Зато на следующий день я обнаружила конверт в боковом кармане своего портфеля. В нем была записка от Шинго: «Прости, я не хотел делать тебе больно». Он просил прощения; стало быть, тем самым признавал свою связь с Акико. Я была жестоко разочарована. Меня охватило неудержимое желание с ним поговорить. В первый раз я сама ему позвонила.
— Зачем тебе понадобилось встречаться еще и со мной? — спросила я.
— В тебе было что-то изысканное, — сказал он извиняющимся тоном. — Акико — это совсем другое, она просто шлюшка. Но она в каком-то смысле похожа на меня. Мы с ней одинаковые…
Такое извинение было оскорбительным для Акико и неудовлетворительным для меня; я его не приняла.
Он продолжал звонить мне каждый вечер; кажется, он ко мне привязался. Но все эти обмены взглядами, телефонные откровения, обещания
Положив трубку, я закрылась у себя в комнате и поставила на проигрыватель пластинку «Лед Зеппелин». Это был подарок Шинго и моя первая пластинка с записью рок-группы. До этого дня я не осмеливалась слушать ее на нормальной громкости — из-за мамы. Но сейчас мне было все равно.
Я опустила иголку на начало трека «The Stairway to Heaven». Минорная мелодия вызывала в моем сердце трагические отголоски, и оно едва не разрывалось от отчаяния.
Это был первый случай любовной тоски — самая сильная эмоция из всех, испытанных мною до сих пор.
Глава 10
Выйдя из Сорбонны, где я только что записалась на курс лекций по истории французской цивилизации, я пошла через Люксембургский сад. Эти лекции, предназначенные для иностранных студентов, начинались только первого сентября. Итак, мои каникулы продолжались. Было три часа дня, и погода стояла слишком хорошая, чтобы идти в кино.

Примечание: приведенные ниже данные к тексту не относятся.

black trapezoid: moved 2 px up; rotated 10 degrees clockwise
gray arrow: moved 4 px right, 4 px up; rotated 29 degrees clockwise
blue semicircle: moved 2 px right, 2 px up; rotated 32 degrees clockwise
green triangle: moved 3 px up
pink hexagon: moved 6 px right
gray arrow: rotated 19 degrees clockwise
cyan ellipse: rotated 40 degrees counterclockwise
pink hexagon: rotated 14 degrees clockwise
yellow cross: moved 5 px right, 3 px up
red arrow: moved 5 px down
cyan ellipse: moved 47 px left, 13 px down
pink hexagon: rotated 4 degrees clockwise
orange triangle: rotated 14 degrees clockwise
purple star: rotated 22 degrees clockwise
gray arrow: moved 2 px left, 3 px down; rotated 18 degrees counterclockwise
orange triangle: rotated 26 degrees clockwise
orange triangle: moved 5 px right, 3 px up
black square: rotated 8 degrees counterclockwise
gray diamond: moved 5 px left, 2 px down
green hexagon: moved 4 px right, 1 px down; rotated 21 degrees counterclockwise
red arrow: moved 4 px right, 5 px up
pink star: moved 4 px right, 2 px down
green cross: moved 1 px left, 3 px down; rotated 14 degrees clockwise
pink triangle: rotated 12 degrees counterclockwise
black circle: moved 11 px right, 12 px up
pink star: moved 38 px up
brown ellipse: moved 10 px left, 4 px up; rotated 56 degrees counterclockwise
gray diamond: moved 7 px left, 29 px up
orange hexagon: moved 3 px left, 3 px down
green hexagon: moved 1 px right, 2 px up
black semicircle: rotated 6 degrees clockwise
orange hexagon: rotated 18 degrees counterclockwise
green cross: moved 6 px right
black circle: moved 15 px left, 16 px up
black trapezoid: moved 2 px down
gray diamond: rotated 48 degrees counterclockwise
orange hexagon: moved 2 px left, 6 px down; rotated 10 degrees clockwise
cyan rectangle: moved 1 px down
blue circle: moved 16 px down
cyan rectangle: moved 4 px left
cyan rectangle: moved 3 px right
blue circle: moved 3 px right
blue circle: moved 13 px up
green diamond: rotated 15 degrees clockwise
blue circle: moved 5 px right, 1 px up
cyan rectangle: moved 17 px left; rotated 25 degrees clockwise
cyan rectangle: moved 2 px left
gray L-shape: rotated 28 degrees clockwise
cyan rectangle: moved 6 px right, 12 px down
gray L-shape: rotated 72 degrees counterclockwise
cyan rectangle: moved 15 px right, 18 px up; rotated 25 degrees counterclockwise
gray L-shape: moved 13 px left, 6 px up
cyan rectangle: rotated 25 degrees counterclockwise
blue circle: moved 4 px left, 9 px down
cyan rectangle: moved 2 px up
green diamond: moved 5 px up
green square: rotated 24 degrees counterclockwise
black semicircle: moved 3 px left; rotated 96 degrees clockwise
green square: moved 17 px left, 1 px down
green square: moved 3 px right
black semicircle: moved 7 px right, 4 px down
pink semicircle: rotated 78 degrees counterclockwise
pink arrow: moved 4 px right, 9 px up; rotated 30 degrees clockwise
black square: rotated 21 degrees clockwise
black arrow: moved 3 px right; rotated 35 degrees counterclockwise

Еще издалека я заметила уголок шахматистов. В голову пришла неожиданная мысль: а вдруг Жюльен тоже там?
Вот уже пять дней от него не было никаких известий. Я старалась отвлечься, наводя порядок в квартире и продолжая изучать разные кварталы Парижа, но не могла перестать думать о нем. Я спрашивала себя, что же произошло. Пришлось ли ему срочно куда-то уехать, или он был занят семейными делами, или наша встреча была для него лишь случайным эпизодом, одним из многих, и он меня уже забыл? Жюльен познакомился со мной, окликнув из машины, — должно быть, то же самое он уже много раз проделывал с другими девушками.
У него, конечно же, была своя жизнь до нашей встречи. Что до меня, то я чувствовала себя здесь почти новорожденной, и Париж в эти несколько дней ассоциировался у меня только с Жюльеном.
Бродя по улицам, я невольно искала глазами его силуэт — его образ не исчезал из моего сознания ни на минуту. С точки зрения математической вероятности не было ни малейшего шанса, что наша встреча повторится, как в первый раз, но я не хотела отказываться даже от малейшей возможности случайно наткнуться на него. Его квартира была в окрестностях Люксембургского сада. В такую хорошую погоду он наверняка выгуливал там свою собаку.
Солнце было еще достаточно высоко, и игроков в шахматы собралось совсем немного. Редкие прохожие шли мимо, не останавливаясь, и ни один из них не был похож на Жюльена.
Я зашла в первую попавшуюся телефонную будку, чтобы ему позвонить. Я звонила долго — слишком долго. Автоответчика у него не было. Так или иначе, я чувствовала себя слишком неуверенно, чтобы говорить с механическим устройством.
Вернувшись домой, я снова попыталась до него дозвониться. После трех бесплодных попыток трубку все-таки сняли, и я услышала звонкий женский голос.